Le géant britannique de l’énergie vient d’annoncer la nomination d’Albert Manifold, ex-PDG du groupe de matériaux de construction CRH, au poste de président de son conseil d’administration. Il prendra officiellement ses fonctions le 1er octobre prochain, succédant à Helge Lund, en poste depuis 2019. “C’est un honneur d’être nommé président de l’une des plus grandes entreprises énergétiques du monde”, a réagi Manifold dans un communiqué, exprimant sa volonté d’”aider l’entreprise à atteindre son plein potentiel” en mettant l’accent sur “la performance”. Sous sa houlette, BP entend ainsi replacer la performance économique au cœur de sa stratégie.
Ce changement de gouvernance intervient dans un contexte de fortes turbulences pour BP. Malgré les profits records réalisés par le secteur pétrolier à la faveur de la guerre en Ukraine, les résultats de BP, eux, déçoivent. Et la pression monte. L’influent fonds activiste Elliott Management, entré récemment au capital, milite pour un recentrage sur les activités les plus rentables. Le message est clair : la transition énergétique ne doit plus freiner les rendements.
Désengagement des énergies renouvelables
“Le récent virage stratégique de BP semble motivé par la panique après l’acquisition d’actions de l’entreprise par un activiste à court terme. Nous constatons une forte frustration de la part des investisseurs à long terme à ce sujet”, a commenté Mark van Baal du collectif d’actionnaires pro-transition, Follow This, “Le nouveau président doit être compétent en matière de climat et de transition et résister aux activistes à court terme”, demande-t-il.
Un vœu qui ne semble pas avoir été entendu. Vendredi 18 juillet, quelques jours avant l’annonce du changement de gouvernance, BP a annoncé la vente de ses activités éoliennes terrestres aux Etats-Unis à l’entreprise LS Power, poursuivant son désengagement dans les énergies renouvelables. Cette opération, dont le montant n’est pas précisé, concerne dix parcs éoliens sur sept Etats américains, réunis sous le nom de BP Wind Energy North America. Elle doit être finalisée d’ici la fin de l’année, précise BP dans un communiqué.

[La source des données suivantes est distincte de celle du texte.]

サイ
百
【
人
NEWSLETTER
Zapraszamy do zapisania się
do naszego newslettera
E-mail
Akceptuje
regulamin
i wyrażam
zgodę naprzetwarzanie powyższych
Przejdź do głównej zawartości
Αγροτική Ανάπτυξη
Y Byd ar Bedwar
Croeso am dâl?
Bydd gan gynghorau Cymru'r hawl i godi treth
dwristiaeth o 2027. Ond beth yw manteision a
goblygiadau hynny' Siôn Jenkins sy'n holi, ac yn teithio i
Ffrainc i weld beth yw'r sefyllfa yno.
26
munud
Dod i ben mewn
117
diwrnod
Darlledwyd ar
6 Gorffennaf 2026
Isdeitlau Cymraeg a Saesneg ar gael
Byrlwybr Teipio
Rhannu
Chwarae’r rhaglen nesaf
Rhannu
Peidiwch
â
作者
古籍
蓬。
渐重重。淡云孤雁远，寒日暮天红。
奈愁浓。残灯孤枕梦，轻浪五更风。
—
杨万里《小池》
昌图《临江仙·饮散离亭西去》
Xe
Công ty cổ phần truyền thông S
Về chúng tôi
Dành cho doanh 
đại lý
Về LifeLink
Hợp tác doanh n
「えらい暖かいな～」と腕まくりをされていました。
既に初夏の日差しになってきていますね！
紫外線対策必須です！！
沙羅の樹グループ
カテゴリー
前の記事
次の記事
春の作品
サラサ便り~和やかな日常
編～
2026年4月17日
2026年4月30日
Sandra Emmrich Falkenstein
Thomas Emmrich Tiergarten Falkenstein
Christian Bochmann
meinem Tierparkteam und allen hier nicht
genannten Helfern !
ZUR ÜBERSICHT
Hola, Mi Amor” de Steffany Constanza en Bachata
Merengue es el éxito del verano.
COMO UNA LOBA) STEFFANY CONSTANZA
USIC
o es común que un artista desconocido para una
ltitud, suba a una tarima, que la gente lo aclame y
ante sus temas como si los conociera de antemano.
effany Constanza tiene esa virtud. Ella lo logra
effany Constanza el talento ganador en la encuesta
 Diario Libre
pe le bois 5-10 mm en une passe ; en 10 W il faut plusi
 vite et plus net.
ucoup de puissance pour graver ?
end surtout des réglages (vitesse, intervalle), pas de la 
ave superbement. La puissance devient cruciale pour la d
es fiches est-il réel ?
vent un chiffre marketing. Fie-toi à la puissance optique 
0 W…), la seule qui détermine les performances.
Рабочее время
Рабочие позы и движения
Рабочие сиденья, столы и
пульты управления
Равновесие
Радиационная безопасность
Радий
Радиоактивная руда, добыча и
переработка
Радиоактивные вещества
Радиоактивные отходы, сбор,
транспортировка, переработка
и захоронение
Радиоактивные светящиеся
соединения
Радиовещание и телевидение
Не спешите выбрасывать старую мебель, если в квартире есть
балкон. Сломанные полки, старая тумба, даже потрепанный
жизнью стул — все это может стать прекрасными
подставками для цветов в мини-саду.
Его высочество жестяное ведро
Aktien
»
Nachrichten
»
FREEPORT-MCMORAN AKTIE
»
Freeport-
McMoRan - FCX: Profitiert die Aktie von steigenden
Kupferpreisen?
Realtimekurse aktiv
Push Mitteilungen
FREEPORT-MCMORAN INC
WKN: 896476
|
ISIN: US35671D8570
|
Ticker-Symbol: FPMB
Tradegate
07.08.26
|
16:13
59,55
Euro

“Nous ne sommes plus les mieux placés pour en assurer le développement“, a déclaré William Lin, vice-président exécutif gaz et énergies bas carbone du groupe britannique. Le géant britannique espère ainsi doper ses bénéfices en berne et ses redistributions aux actionnaires. L’objectif de BP est de parvenir dans ce cadre à 20 milliards de dollars de cessions d’ici 2027.”
“Nous sommes allés trop loin, trop vite”
“Notre optimisme sur une transition rapide était mal placé et nous sommes allés trop loin, trop vite”, avait déclaré le directeur général Murray Auchincloss en février, affirmant que “le pétrole et le gaz seront nécessaires pendant des décennies à venir”. Symbole de ce recul, le groupe a annoncé en avril le départ de sa vice-présidente chargée du développement durable, Giulia Chierchia, sans la remplacer.
Ce délaissement des énergies renouvelables marque un véritable virage dans la politique de BP. La major s’était dotée en 2020 du plus ambitieux plan climatique du secteur, assumant ainsi son rôle de leader. Aujourd’hui elle recule, et elle n’est pas la seule. Shell a également revu à la baisse sa stratégie de transition énergétique et abandonné son objectif de réduction des émissions de 45% d’ici 2035.